How to efficiently find a dictionary value based on another value in a list of dictionaries-CodePudding

I have a very large (~100k) list of dictionaries:

[{'sequence': 'read the rest of this note', 'score': 0.22612378001213074, 'token': 3805, 'token_str': 'note'}, {'sequence': 'read the rest of this page', 'score': 0.11293990164995193, 'token': 3674, 'token_str': 'page'}, {'sequence': 'read the rest of this week', 'score': 0.06504543870687485, 'token': 1989, 'token_str': 'week'}]

Given a token ID (e.g 1989), how can I find the corresponding score in an efficient way? I have to do this multiple times for each list (I have several of these large lists and for each one I have several token IDs).

I'm currently iterating through each dictionary in the list and checking if the ID matches my input ID, and if it does I'm getting the score. But it's quite slow.

CodePudding user response：

Since you have to search multiple times maybe create a single dictionary with the token as the key:

a = [{'sequence': 'read the rest of this note', 'score': 0.22612378001213074, 'token': 3805, 'token_str': 'note'}, {'sequence': 'read the rest of this page', 'score': 0.11293990164995193, 'token': 3674, 'token_str': 'page'}, {'sequence': 'read the rest of this week', 'score': 0.06504543870687485, 'token': 1989, 'token_str': 'week'}]

my_dict = {i['token']: i for i in a}

It would take some time to create the dict but after every search would be O(1).

This might seem inefficient but python handles memory in a very efficient way, so instead of creating the same dictionary already on the list on the new dict it actually holds a reference to the dict already constructed on the list, you can confirm that using:

>>> a[0] is my_dict[3805]
True

So you can interpret that as creating an aliases for each element in the list.
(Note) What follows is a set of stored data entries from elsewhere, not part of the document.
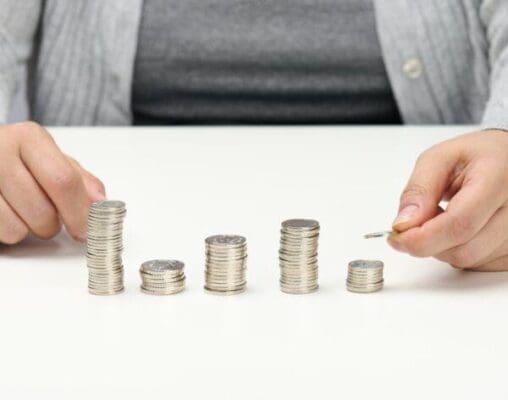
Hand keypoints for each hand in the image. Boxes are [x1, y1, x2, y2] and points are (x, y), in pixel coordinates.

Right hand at [0, 122, 104, 243]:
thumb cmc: (18, 158)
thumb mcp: (51, 158)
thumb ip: (80, 179)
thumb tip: (101, 202)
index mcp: (28, 137)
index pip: (62, 181)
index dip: (79, 212)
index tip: (85, 229)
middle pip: (42, 211)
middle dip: (53, 226)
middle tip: (50, 218)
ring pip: (16, 229)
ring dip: (27, 230)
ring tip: (22, 211)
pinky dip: (7, 233)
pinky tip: (6, 213)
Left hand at [388, 129, 507, 270]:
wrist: (507, 160)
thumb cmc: (476, 156)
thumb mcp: (439, 159)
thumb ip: (419, 190)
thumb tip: (403, 225)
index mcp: (498, 178)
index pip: (460, 223)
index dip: (423, 237)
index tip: (397, 237)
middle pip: (464, 249)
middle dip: (428, 242)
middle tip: (420, 219)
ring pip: (469, 259)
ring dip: (443, 246)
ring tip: (447, 215)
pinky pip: (479, 263)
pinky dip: (459, 249)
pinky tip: (463, 227)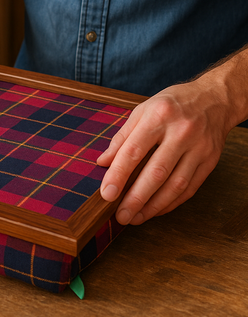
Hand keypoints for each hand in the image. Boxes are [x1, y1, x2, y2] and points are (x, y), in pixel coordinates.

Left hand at [97, 79, 232, 224]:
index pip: (134, 150)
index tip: (107, 194)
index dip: (118, 174)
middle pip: (156, 172)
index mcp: (158, 116)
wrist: (214, 98)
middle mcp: (181, 132)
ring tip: (136, 218)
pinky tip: (156, 210)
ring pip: (176, 184)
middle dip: (136, 198)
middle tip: (121, 216)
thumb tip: (102, 162)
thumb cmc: (172, 104)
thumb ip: (122, 137)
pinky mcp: (210, 161)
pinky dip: (171, 203)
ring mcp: (199, 148)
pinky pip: (190, 188)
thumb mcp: (142, 111)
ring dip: (154, 206)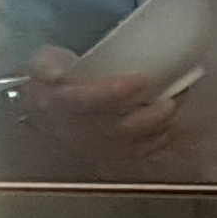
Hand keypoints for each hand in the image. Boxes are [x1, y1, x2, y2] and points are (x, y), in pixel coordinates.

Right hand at [17, 44, 193, 169]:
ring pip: (127, 144)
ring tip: (175, 107)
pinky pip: (133, 155)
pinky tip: (171, 127)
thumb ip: (45, 64)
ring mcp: (92, 146)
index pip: (86, 101)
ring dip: (155, 129)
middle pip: (113, 129)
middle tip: (171, 99)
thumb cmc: (51, 82)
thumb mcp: (41, 62)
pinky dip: (156, 142)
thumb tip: (56, 73)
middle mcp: (74, 131)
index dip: (114, 92)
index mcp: (57, 104)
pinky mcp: (106, 155)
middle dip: (146, 117)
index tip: (142, 80)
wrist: (45, 112)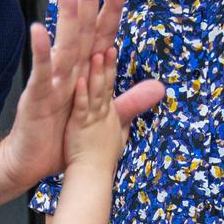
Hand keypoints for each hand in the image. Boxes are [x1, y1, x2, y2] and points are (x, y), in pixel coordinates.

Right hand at [0, 0, 163, 186]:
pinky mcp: (37, 96)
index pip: (101, 34)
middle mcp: (70, 69)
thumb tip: (159, 88)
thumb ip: (129, 101)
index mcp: (86, 71)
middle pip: (81, 27)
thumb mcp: (103, 116)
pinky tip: (39, 31)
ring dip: (64, 14)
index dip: (110, 8)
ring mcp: (53, 80)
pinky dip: (42, 52)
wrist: (30, 160)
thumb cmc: (60, 134)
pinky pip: (42, 72)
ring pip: (63, 43)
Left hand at [65, 48, 123, 169]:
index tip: (111, 48)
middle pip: (106, 85)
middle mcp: (102, 114)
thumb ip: (127, 113)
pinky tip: (80, 81)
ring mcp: (91, 120)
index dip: (110, 67)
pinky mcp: (79, 128)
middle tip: (109, 45)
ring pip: (96, 94)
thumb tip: (144, 104)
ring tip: (97, 55)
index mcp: (108, 113)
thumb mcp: (119, 132)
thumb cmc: (101, 158)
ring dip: (97, 75)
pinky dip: (82, 95)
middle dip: (108, 64)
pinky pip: (81, 109)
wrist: (92, 178)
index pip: (110, 86)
CodePudding user response：

Using pandas might be more efficient for large datasets.

An example for finding the score with the token 3805:

import pandas as pd

source_list = [{'sequence': 'read the rest of this note', 'score': 0.22612378001213074, 'token': 3805, 'token_str': 'note'}, {'sequence': 'read the rest of this page', 'score': 0.11293990164995193, 'token': 3674, 'token_str': 'page'}, {'sequence': 'read the rest of this week', 'score': 0.06504543870687485, 'token': 1989, 'token_str': 'week'}]

df = pd.DataFrame(source_list)
result = df[df.token == 3805]

print(result.score.values[0])

CodePudding user response：

If your list of dictionaries is:

l = [{'sequence': 'read the rest of this note', 'score': 0.22612378001213074, 'token': 3805, 'token_str': 'note'}, {'sequence': 'read the rest of this page', 'score': 0.11293990164995193, 'token': 3674, 'token_str': 'page'}, {'sequence': 'read the rest of this week', 'score': 0.06504543870687485, 'token': 1989, 'token_str': 'week'}]

And the values of token you are interested in are, for example:

token_values = [1989, 30897, 98762]

Then:

Build a dictionary as follows:

d = {the_dict['token']: the_dict['score']
    for the_dict in l where the_dict['token'] in token_values}

This will build a minimal dictionary containing just the key values you are interested in with their corresponding scores.